Asimmetrico e verticale, è il nuovo Napoli di Conte

Hojlund pivot, l'evoluzione di Neres, al Bologna di Italiano è rimasto il possesso palla (51%) e pochissimo altro. Il vento azzurro è cambiato

il nuovo Napoli di Conte

Db Riyadh 22/12/2025 - finale Supercoppa Italiana / Napoli-Bologna / foto Daniele Buffa/Image Sport nella foto: Antonio Conte

Il miglior Napoli possibile

La finale di Supercoppa Italiana vinta dal Napoli ha messo un timbro definitivo, nonché indelebile, sul grande lavoro fatto da Antonio Conte nelle ultime settimane. L’allenatore azzurro, infatti, ha compiuto un vero e proprio capolavoro tattico, psicologico, anche di gestione: si può dire la squadra che è scesa in campo a Riyadh non è più l’unica possibile, visto che alcuni giocatori infortunati sono rientrati o stanno rientrando, ma è certamente la migliore possibile. Oppure, per dirla meglio: quello visto in Arabia Saudita è il miglior Napoli possibile, per le caratteristiche degli uomini che sono a disposizione in questo momento.

A dirlo sono i risultati, ma soprattutto le prestazioni: al di là degli stop fisiologici di Lisbona e Udine, il Napoli schierato con il 3-4-3 ha battuto Atalanta, Qarabag, Roma, Juventus. E poi Milan e Bologna nella trasferta araba. Tutte queste vittorie sono arrivate una dopo l’altra, soffrendo sempre poco o nulla. Anzi, in alcune di queste gare gli azzurri hanno sciorinato un calcio non solo ordinato e solido, ma anche brillante.

In questo senso, la finale contro il Bologna è stato e deve essere considerato un apice. Nel senso che il Napoli avrebbe meritato di vincere con un risultato decisamente più ampio, più rotondo. Gli azzurri, infatti, hanno offerto una prova davvero efficace e convincente, sia dal punto di vista tecnico-tattico che fisico. Ecco, tutto questo conferma quanto detto in precedenza: l’attuale sistema di gioco del Napoli, imperniato sul modulo 3-4-3 ma anche su principi sempre più chiari e riconoscibili, aderisce perfettamente alla squadra di Conte. Fino al punto che anche il Bologna di Italiano, ovvero una squadra che in teoria avrebbe potuto rappresentare una minaccia complicata da affrontare per gli azzurri, è stato letteralmente travolto.

Un Napoli asimmetrico

Ma come ha fatto il Napoli a travolgere il Bologna? Cos’è cambiato rispetto alla gara giocata 43 giorni fa al Dall’Ara, quando fu la squadra di Italiano a travolgere quella di Conte? Per rispondere a queste domanda, bisogna partire dalla trasformazione operata da Conte nelle ultime settimane: il 3-4-3 varato per risolvere l’emergenza a centrocampo si è rivelato un abito perfetto per il Napoli. O meglio: Conte ha via via perfezionato questo sistema, in modo da far rendere al meglio tutti i giocatori che può mettere in campo in questo momento. A cominciare ovviamente da David Neres, schierato come attaccante di destra nel tridente. Al di là del clamoroso impatto del brasiliano sulla/e ultima/e partita/e, va anche sottolineato come l’inserimento di Politano e la presenza di Di Lorenzo, sempre da quel lato, finiscano per sbilanciare il Napoli. Per renderlo asimmetrico.

- - - -

▶ **COMPITO ASSEGNATO A**: Trasforma in una tabella Markdown il tratto dell'elenco che va dalla riga contenente "genus: Rattus" fino alla fine dell'elenco, entrambe le estremità incluse. Usa le colonne "Numero" e "Riga dell'elenco", con un numero progressivo per ogni riga e senza le righe vuote.
L'articolo e l'elenco sono materiali indipendenti l'uno dall'altro.

Voci archiviate del dataset:
- - - -

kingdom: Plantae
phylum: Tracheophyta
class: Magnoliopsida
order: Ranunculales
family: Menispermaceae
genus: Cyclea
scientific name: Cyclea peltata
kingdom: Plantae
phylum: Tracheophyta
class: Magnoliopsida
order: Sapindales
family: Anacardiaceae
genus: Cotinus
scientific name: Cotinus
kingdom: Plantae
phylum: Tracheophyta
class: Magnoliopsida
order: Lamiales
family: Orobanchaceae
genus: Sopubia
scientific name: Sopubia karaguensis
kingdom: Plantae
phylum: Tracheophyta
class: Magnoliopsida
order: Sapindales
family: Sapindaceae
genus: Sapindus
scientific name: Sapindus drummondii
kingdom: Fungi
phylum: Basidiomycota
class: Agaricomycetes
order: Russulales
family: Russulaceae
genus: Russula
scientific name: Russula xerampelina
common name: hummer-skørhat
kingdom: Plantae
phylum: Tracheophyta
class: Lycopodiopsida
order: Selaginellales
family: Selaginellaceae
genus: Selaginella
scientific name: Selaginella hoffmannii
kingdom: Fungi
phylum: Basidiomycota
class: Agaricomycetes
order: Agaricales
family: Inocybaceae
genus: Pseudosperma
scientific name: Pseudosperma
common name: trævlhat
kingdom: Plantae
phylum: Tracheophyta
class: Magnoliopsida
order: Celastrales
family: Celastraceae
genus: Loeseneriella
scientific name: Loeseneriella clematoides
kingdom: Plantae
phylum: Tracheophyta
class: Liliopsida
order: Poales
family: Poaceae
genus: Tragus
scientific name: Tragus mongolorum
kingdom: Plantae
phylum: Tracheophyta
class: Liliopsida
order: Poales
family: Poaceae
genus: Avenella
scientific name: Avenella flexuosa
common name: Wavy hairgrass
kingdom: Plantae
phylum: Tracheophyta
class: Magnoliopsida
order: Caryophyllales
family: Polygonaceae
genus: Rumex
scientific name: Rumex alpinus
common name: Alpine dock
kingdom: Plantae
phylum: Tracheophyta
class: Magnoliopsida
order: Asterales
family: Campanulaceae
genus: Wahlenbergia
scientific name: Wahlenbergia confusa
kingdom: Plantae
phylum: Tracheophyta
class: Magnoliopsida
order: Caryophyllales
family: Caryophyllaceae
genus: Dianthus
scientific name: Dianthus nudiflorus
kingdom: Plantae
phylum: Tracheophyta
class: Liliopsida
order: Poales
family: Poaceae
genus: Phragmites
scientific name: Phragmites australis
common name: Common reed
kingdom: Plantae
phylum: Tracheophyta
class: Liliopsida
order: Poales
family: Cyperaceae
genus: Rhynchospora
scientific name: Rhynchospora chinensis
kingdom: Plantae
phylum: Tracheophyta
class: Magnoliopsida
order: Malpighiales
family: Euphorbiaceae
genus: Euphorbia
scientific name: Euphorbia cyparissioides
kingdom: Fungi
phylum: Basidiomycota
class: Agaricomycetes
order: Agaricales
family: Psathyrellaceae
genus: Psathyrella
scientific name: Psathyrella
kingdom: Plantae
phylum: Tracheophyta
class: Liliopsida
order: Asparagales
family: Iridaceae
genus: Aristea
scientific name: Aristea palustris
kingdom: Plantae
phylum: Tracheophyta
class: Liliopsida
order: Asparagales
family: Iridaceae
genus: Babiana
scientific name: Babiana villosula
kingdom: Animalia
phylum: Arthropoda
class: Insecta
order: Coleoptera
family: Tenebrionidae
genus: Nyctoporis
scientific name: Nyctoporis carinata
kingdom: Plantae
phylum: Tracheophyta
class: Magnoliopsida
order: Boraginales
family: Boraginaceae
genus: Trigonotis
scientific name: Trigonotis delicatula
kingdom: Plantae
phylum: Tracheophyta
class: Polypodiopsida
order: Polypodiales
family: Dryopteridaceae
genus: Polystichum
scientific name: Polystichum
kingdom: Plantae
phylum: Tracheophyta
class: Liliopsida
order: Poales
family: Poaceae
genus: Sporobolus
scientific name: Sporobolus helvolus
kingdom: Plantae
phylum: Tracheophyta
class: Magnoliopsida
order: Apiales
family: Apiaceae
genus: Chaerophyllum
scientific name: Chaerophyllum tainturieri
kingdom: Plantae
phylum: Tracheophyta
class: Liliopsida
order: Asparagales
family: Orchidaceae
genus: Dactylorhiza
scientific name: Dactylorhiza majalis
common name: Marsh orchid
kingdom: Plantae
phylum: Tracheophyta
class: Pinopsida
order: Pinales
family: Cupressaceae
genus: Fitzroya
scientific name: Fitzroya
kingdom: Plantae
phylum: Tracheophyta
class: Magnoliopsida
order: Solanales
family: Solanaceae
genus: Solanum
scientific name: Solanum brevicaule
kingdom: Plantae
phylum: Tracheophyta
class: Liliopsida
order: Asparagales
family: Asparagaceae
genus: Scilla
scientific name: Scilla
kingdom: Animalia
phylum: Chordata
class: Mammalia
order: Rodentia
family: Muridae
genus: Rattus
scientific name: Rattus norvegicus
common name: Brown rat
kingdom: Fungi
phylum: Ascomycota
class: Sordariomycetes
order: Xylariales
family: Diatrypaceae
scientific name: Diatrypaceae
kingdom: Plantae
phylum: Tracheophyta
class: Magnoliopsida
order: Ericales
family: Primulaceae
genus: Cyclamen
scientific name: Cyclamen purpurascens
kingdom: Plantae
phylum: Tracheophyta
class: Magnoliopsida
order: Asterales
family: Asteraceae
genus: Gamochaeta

- - - -

▶ **COMPITO ASSEGNATO B**: Riformula in modo più conciso il paragrafo dell'articolo sul Napoli di Conte che comincia con "A dirlo sono i risultati", conservandone i fatti principali.

▶ **SOLUZIONE SCRITTA A**:
| Numero | Riga dell'elenco |
|---|---|
| 1 | genus: Rattus |
| 2 | scientific name: Rattus norvegicus |
| 3 | common name: Brown rat |
| 4 | kingdom: Fungi |
| 5 | phylum: Ascomycota |
| 6 | class: Sordariomycetes |
| 7 | order: Xylariales |
| 8 | family: Diatrypaceae |
| 9 | scientific name: Diatrypaceae |
| 10 | kingdom: Plantae |
| 11 | phylum: Tracheophyta |
| 12 | class: Magnoliopsida |
| 13 | order: Ericales |
| 14 | family: Primulaceae |
| 15 | genus: Cyclamen |
| 16 | scientific name: Cyclamen purpurascens |
| 17 | kingdom: Plantae |
| 18 | phylum: Tracheophyta |
| 19 | class: Magnoliopsida |
| 20 | order: Asterales |
| 21 | family: Asteraceae |
| 22 | genus: Gamochaeta |

▶ **SOLUZIONE SCRITTA B**: Lo confermano i risultati e soprattutto le prestazioni. A parte gli stop di Lisbona e Udine, il Napoli schierato con il 3-4-3 ha battuto Atalanta, Qarabag, Roma e Juventus, poi Milan e Bologna nella trasferta araba. Sono vittorie consecutive, ottenute soffrendo poco o nulla. In alcune gare il gioco è stato, oltre che ordinato e solido, anche brillante.